Guest essay by Andrew Lowenthal, expert in digital rights and open technology.
Hello readers, from the time my editor and I started The DisInformation Chronicle, we always planned to host essays from experts on corporate and government influence in science and medicine. Our first essay comes from Andrew Lowenthal who is the co-founder and former executive director of EngageMedia, an Asia-Pacific digital rights, open technology, and social documentary non-profit. Lowenthal is also a former fellow of the Berkman-Klein Center for Internet and Society at Harvard University and the MIT Open Documentary Lab.
Most people now understand that something went terribly awry with censorship during the pandemic, and Lowenthal has a unique perspective on this. You can find more of his writing at Network Affects.Paul D. Thacker
The COVID-19 pandemic saw the greatest acceleration of online censorship in the short history of the internet. In response, the field dedicated to upholding human rights online—the digital rights movement—remained near silent to this massive government and corporate over-reach. Worse, digital rights activists sometimes even collaborated with censors in the name of protecting the public from “disinformation.”
I’ve spent more than 20 years in digital rights, freedom of expression and open technology communities, and co-founded an organisation dedicated to these ideas: EngageMedia. Over the 17 years I ran Engage Media, we built a team that stretched across 10 countries, from India to Australia—one of the biggest digital rights organisations in the Asia-Pacific, hosting hundreds of workshops and large events, and leading multiple international networks. In short, I’m not a newbie or outsider in this field.
But during the pandemic, I watched the digital rights movement lose its voice as champions of online freedom of expression. Instead, they began to echo the positions of governments and companies with far from stellar records on human rights and corporate integrity. This recasting of governments and corporations as allies, rather than institutions to be held to account, has perverted the mission of digital rights and harmed public health.

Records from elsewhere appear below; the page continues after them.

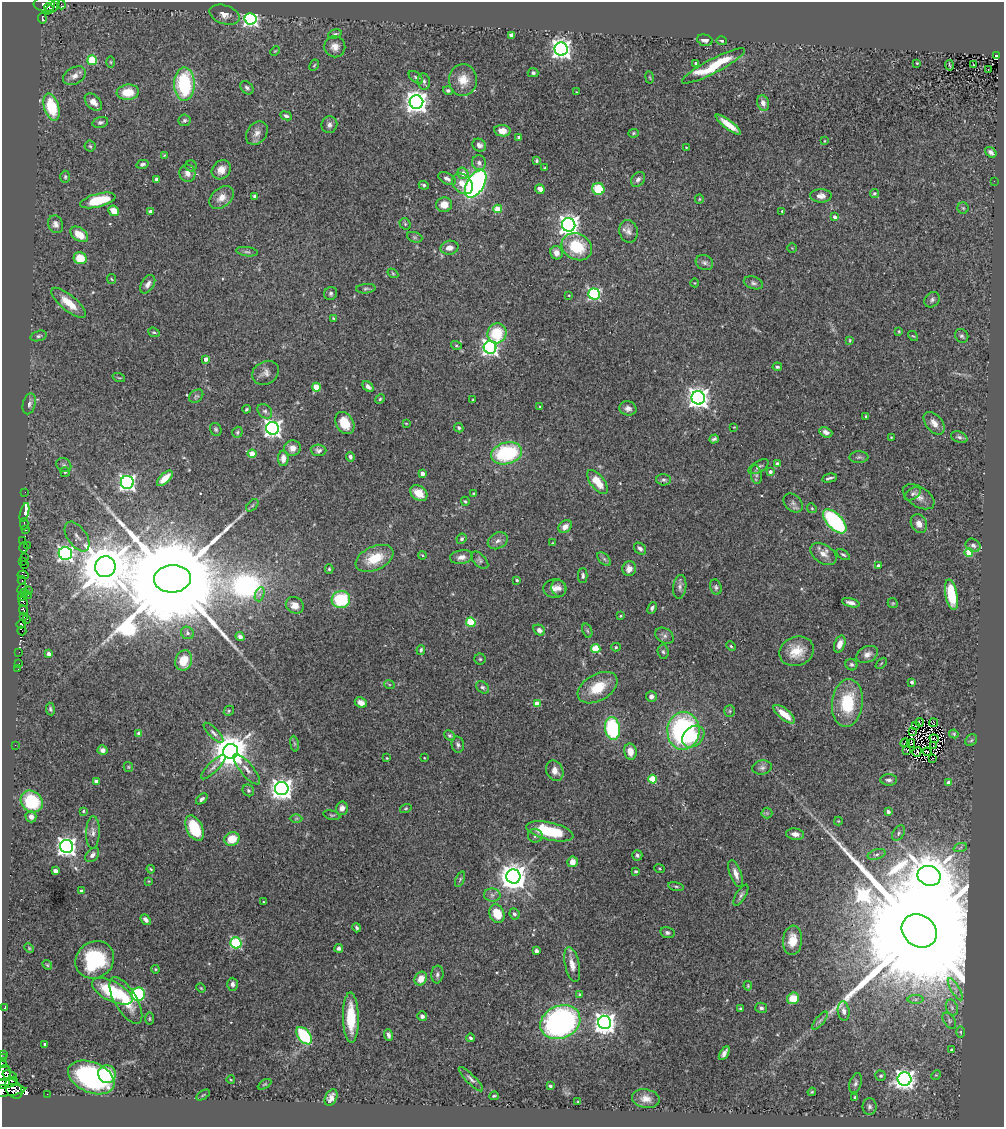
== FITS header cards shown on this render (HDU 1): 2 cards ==
NAXIS1  =                 1002
NAXIS2  =                 1125

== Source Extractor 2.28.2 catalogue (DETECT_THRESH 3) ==
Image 1002 x 1125 px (HDU 1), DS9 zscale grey, 1 PNG px = 1 image px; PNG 1006 x 1129 px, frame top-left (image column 1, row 1125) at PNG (2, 2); each listed source drawn as its Kron ellipse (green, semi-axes under 4 px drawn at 4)
Background 0.383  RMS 0.02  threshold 0.06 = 3 sigma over >= 5 px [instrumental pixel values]
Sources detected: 427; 8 with non-positive FLUX_AUTO (blend fragments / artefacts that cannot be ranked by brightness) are neither listed nor drawn; the other 419 listed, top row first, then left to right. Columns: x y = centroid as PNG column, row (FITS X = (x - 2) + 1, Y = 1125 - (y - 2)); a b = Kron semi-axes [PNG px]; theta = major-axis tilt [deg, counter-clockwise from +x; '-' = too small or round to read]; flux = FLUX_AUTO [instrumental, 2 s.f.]
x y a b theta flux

The Digital Rights Movement
Digital Rights is an umbrella term that captures multiple concepts from “internet freedom” to “open technology” to “digital public policy.” Over the past several decades, it has become a major force in advocating for online rights and freedoms. Hundreds of universities, institutes, and non-profit organizations work in this arena on every corner of the planet. Whilst I know of no exact calculations, funding for the field is surely in the hundreds of millions of dollars annually—sourced from a mix of liberal foundations, governments, and Big Tech itself.